■ WORK TO COMPLETE ■
The full set of entries should be repeated without a single change.

■ DATA TO PROCESS ■
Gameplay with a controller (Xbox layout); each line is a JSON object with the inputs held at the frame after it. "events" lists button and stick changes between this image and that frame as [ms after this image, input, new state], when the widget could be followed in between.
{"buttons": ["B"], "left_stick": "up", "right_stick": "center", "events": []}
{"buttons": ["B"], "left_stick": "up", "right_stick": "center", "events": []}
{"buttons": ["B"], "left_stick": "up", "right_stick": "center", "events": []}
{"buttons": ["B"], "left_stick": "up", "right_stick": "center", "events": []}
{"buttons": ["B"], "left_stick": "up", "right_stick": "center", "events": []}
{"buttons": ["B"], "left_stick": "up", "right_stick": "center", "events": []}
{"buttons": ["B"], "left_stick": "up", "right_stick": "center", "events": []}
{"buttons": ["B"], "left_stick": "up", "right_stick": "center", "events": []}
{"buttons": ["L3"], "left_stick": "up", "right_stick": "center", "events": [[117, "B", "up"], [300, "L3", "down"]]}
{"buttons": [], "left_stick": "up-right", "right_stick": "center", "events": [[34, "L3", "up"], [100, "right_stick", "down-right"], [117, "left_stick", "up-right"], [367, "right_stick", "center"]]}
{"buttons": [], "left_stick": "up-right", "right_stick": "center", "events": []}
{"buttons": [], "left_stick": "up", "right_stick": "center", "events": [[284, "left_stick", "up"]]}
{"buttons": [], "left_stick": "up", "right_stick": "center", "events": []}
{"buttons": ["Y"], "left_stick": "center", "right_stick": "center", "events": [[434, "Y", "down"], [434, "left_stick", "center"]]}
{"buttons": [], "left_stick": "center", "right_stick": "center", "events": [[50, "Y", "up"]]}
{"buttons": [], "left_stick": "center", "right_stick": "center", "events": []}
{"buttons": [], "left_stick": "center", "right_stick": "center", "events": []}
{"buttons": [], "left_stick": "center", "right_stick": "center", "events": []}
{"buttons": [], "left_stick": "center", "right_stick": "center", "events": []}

■ ANSWER SECTION ■
Gameplay with a controller (Xbox layout); each line is a JSON object with the inputs held at the frame after it. "events" lists button and stick changes between this image and that frame as [ms after this image, input, new state], when the widget could be followed in between.
{"buttons": ["B"], "left_stick": "up", "right_stick": "center", "events": []}
{"buttons": ["B"], "left_stick": "up", "right_stick": "center", "events": []}
{"buttons": ["B"], "left_stick": "up", "right_stick": "center", "events": []}
{"buttons": ["B"], "left_stick": "up", "right_stick": "center", "events": []}
{"buttons": ["B"], "left_stick": "up", "right_stick": "center", "events": []}
{"buttons": ["B"], "left_stick": "up", "right_stick": "center", "events": []}
{"buttons": ["B"], "left_stick": "up", "right_stick": "center", "events": []}
{"buttons": ["B"], "left_stick": "up", "right_stick": "center", "events": []}
{"buttons": ["L3"], "left_stick": "up", "right_stick": "center", "events": [[117, "B", "up"], [300, "L3", "down"]]}
{"buttons": [], "left_stick": "up-right", "right_stick": "center", "events": [[34, "L3", "up"], [100, "right_stick", "down-right"], [117, "left_stick", "up-right"], [367, "right_stick", "center"]]}
{"buttons": [], "left_stick": "up-right", "right_stick": "center", "events": []}
{"buttons": [], "left_stick": "up", "right_stick": "center", "events": [[284, "left_stick", "up"]]}
{"buttons": [], "left_stick": "up", "right_stick": "center", "events": []}
{"buttons": ["Y"], "left_stick": "center", "right_stick": "center", "events": [[434, "Y", "down"], [434, "left_stick", "center"]]}
{"buttons": [], "left_stick": "center", "right_stick": "center", "events": [[50, "Y", "up"]]}
{"buttons": [], "left_stick": "center", "right_stick": "center", "events": []}
{"buttons": [], "left_stick": "center", "right_stick": "center", "events": []}
{"buttons": [], "left_stick": "center", "right_stick": "center", "events": []}
{"buttons": [], "left_stick": "center", "right_stick": "center", "events": []}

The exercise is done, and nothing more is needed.